You’ll find a dress grown from plant roots by the artist Diana Scherer. This uses seed, soil and water to train root systems into textile-like material.

There’s also a bio-luminescent genetically-engineered silk dress created by Sputniko. Which we aren’t so keen on, since we’re anti-GMO, of course.

Finally, the MIT Lab and the National Institute of Agricultural Science (NIAS), South Korea, made a tunic and trousers from synthetic spider silk from Bolt Threads x Stella McCartney. 

The exhibition takes you on a journey through the campaigners and protest groups that have effectively shaped the Fashion Revolution. You’ll find posters, slogan clothes and artworks that portray these instances in history.

We weren’t too thrilled to see Greenwashing Queen Vivienne Westwood’s outfits represented here (see here to see why we’re not a fan.) But Katharine Hamnett’s 1989 ‘Clean Up or Die’ collection rightfully deserved space at the museum.
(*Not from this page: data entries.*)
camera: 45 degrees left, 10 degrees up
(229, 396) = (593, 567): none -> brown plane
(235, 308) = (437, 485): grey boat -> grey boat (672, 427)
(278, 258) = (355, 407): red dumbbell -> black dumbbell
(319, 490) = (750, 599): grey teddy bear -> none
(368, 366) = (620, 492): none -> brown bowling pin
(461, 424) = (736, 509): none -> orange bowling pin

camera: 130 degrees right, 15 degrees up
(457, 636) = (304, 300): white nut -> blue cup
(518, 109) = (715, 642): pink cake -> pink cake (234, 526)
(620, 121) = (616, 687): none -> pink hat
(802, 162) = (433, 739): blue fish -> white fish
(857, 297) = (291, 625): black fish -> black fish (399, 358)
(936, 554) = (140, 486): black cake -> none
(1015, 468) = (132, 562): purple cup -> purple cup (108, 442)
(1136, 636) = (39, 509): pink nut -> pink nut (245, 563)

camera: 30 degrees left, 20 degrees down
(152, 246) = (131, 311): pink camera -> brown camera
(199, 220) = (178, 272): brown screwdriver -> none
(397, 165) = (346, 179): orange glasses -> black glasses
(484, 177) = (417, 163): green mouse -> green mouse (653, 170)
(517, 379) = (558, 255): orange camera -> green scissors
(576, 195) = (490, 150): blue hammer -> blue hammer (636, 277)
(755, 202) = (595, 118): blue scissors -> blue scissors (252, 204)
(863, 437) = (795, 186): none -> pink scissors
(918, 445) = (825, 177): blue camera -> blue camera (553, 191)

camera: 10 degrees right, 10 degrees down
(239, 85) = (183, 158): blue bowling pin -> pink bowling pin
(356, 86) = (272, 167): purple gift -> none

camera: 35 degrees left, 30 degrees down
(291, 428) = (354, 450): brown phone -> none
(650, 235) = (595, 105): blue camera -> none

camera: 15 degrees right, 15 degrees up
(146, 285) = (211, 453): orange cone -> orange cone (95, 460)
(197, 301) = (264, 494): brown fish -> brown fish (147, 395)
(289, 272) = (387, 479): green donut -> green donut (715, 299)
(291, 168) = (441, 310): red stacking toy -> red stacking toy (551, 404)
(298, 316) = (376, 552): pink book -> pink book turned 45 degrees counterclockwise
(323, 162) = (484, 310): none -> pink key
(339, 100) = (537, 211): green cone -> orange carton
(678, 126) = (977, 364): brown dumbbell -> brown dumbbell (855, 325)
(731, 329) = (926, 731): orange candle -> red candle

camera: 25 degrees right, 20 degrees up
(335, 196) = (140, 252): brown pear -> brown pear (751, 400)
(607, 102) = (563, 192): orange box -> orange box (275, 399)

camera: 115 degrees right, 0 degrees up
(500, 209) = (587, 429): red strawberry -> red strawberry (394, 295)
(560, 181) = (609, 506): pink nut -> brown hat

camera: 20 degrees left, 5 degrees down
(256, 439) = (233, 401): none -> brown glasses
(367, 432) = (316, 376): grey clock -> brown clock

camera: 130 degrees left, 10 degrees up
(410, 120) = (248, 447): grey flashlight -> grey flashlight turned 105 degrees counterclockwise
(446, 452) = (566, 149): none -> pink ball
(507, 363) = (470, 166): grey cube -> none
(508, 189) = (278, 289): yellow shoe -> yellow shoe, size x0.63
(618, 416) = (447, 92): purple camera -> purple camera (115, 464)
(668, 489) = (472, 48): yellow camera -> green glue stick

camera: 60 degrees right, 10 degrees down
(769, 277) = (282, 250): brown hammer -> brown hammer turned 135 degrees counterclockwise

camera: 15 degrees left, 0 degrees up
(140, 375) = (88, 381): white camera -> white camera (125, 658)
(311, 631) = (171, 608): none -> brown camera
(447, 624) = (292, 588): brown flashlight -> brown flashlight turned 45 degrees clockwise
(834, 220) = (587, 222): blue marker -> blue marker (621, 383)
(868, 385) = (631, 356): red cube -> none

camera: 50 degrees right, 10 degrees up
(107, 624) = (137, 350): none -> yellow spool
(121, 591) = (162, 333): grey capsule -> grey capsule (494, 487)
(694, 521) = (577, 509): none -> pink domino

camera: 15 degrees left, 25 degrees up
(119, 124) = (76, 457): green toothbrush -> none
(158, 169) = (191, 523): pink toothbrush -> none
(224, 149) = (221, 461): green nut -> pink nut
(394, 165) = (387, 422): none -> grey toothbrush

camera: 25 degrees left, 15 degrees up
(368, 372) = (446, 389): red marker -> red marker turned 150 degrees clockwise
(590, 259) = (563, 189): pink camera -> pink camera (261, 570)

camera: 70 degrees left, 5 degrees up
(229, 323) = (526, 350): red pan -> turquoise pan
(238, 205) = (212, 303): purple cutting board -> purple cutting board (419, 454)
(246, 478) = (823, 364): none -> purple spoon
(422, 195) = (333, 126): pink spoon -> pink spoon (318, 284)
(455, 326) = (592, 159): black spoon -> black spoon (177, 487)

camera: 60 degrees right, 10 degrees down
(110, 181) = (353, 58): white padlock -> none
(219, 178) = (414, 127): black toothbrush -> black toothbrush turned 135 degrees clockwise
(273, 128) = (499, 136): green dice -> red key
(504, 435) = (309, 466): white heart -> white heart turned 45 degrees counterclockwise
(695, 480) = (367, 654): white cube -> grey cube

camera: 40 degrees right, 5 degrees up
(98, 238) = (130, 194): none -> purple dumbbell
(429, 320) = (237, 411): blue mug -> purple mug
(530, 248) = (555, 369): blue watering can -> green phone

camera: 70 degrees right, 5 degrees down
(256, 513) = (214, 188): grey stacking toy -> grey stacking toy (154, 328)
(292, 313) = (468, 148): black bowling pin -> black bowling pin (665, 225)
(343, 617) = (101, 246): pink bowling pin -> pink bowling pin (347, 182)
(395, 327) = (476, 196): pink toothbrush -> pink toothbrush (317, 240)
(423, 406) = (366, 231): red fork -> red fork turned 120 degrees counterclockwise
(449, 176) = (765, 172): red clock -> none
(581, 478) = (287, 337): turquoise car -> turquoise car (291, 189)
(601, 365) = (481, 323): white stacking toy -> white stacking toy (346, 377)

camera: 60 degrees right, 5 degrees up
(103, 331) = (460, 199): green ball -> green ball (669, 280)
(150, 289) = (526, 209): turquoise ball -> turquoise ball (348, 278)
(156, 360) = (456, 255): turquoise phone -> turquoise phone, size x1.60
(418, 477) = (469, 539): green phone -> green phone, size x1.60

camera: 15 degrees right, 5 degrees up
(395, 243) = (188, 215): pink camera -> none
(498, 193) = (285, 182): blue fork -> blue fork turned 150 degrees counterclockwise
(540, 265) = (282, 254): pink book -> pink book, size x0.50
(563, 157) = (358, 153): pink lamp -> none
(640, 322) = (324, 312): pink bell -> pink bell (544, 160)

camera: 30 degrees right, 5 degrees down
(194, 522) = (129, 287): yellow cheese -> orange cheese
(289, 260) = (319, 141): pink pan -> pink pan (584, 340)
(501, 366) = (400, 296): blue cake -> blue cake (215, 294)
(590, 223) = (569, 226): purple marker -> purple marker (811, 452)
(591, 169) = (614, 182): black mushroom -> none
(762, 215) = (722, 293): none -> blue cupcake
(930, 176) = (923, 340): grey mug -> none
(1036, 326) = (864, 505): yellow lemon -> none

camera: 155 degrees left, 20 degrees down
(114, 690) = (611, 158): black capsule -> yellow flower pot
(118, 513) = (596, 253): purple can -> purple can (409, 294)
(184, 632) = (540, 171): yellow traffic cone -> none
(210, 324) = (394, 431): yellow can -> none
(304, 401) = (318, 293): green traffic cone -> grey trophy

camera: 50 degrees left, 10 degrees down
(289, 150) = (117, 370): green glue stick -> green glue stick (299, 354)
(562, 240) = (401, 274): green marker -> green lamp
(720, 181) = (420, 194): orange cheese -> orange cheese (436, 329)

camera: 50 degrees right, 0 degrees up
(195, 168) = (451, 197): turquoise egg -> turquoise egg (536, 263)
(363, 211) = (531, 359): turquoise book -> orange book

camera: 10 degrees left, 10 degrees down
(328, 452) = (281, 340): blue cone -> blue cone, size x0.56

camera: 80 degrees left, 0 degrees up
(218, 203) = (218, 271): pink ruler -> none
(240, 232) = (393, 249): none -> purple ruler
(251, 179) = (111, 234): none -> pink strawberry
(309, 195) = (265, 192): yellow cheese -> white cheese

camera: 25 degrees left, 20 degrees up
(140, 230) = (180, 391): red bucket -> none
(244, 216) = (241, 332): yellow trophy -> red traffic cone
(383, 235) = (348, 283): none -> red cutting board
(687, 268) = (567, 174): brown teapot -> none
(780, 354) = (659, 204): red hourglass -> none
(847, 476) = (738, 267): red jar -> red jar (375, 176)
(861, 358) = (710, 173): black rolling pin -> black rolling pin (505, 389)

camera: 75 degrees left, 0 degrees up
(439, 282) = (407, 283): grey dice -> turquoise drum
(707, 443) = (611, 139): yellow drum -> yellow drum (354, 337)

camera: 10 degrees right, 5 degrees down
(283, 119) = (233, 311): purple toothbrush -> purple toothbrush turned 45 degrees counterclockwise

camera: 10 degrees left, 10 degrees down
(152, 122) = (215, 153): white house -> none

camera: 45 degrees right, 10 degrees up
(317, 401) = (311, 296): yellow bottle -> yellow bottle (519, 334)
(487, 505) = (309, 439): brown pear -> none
Image below: Indonesian models wear eco fashion during the “Detox Catwalk.” It was organised by Greenpeace in the polluted paddy field to highlight the toxic pollution brought by clothing industry. The bottom line? ‘Beautiful fashion shouldn’t cost the earth’.

detox fashion show

From fashions from the 1600s up to today’s new styles, the Fashioned from Nature exhibit at the V&A leads you on an eye-opening journey. It may even make you rethink your wardrobe!